Então, se no desejo estava em jogo o lugar do Outro na posição de analista, privilegiando o desejo na negação do gozo, no Gozo está em jogo, na posição de analista, o lugar de objeto causa de desejo e do resto do que foi significado na operação analítica, resto a ser descartado: o mais de gozar.

Então, para além da decifração da mensagem naquilo que o analisante enuncia, se encontra um campo não balizado pela estrutura de linguagem, mas sim pela “lalingua” e com os efeitos que ela engendra no corpo. Aqui podemos entender o axioma lacaniano que “o gozo é proibido ao ser falante enquanto tal”, pois o sujeito nunca consegue dizer tudo e a palavra parasita o Real de “lalingua” e suporta o gozo fálico (situado na intersecção entre o Real e o Simbólico), o gozo que sobra da busca de satisfação pulsional, isto é, o gozo do sentido – gozo da fala - que não comporta o gozo “todo” .
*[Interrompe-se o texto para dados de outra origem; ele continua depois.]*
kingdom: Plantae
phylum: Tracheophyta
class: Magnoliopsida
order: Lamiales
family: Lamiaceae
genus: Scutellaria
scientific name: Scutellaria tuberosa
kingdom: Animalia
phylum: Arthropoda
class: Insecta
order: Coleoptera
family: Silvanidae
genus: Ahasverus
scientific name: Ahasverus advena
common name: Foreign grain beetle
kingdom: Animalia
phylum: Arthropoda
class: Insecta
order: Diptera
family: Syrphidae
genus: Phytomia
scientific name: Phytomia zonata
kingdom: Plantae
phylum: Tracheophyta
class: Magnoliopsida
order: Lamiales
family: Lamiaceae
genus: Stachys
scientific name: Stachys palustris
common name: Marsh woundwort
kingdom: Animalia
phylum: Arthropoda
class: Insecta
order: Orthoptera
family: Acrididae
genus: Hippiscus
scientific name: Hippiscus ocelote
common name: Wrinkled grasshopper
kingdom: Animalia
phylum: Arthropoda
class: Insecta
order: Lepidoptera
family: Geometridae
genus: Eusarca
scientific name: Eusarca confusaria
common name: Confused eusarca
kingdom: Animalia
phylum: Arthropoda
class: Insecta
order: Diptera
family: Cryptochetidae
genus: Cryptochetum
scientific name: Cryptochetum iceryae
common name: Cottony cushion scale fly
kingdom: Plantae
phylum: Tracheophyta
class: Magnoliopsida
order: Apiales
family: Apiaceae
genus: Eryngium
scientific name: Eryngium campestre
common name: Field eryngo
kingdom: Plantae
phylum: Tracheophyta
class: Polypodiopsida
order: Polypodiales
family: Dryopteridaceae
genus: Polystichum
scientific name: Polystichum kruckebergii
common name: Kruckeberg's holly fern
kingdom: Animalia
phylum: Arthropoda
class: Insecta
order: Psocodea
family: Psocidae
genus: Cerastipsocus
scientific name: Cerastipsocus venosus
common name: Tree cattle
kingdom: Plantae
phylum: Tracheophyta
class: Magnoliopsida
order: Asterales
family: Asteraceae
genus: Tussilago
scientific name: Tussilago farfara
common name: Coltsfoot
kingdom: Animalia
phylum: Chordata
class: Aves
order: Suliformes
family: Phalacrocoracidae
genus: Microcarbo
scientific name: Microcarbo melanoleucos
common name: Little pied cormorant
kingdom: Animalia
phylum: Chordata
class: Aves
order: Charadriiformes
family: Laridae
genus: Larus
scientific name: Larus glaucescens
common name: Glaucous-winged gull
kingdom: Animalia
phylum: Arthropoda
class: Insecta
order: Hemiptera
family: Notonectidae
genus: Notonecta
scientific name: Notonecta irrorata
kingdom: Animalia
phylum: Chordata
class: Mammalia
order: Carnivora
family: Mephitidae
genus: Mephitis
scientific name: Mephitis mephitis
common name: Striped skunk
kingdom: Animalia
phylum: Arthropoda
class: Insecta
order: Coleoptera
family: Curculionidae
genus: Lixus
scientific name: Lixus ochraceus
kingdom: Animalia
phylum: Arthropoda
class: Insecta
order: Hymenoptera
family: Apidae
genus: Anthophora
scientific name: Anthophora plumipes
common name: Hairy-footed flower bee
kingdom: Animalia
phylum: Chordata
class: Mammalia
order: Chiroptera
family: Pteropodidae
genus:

Então, a interpretação não visa à significação, nem o sentido, na relação do Outro com o sujeito; ela opera no intervalo da cadeia e/ou aponta para o nada e o corte aponta para “lalingua” e o Gozo do Um no corpo. Com Collete Soler podemos dizer que a escansão tem tanto uma função vinculada à interpretação, e conseqüente emergência de algum sentido, quanto uma função vinculada ao ato, fazendo surgir na suspensão uma possibilidade do sujeito se enfrentar com o não-sentido do pulsional.

Recorte clínico:

S. fala de estar sem dinheiro na bolsa; pontuado pelo analista o significante bolsa, emerge um relato de como, mesmo quando não quer, sua mãe coloca dinheiro em sua bolsa: enfia dinheiro na bolsa. Escandido enfia associa a ela encolhidinha pensando sobre a procura do namorado para ter relacionamento sexual: enfia, enfia logo.//
No encontro com o analista se produz uma abertura que mobiliza a junção entre o Real do gozo e o significante. No objeto bolsa está o Sujeito em seu fazer-se pulsional, na encarnação mortífera do significante. O sintoma enquanto modo do Sujeito gozar de seu inconsciente. No entanto, neste tempo da análise deste Sujeito não se pode ainda extrair o objeto. A fantasia intervém como limite fixador: o sujeito é anônimo e todo mundo judia e enfia.

O analista entende que produzindo sentido – o que orienta a significação - se produz Gozo. O analista não produz entendimento, o qual se impõe como um efeito psíquico de gozo, o analista deixa em suspenso o Gozo. O analista favorece que o sujeito se dê conta que não há no saber uma resposta sobre seu gozo.

Oxalá que a intervenção deixe a desejar e, pois no que resta que permaneça um resto!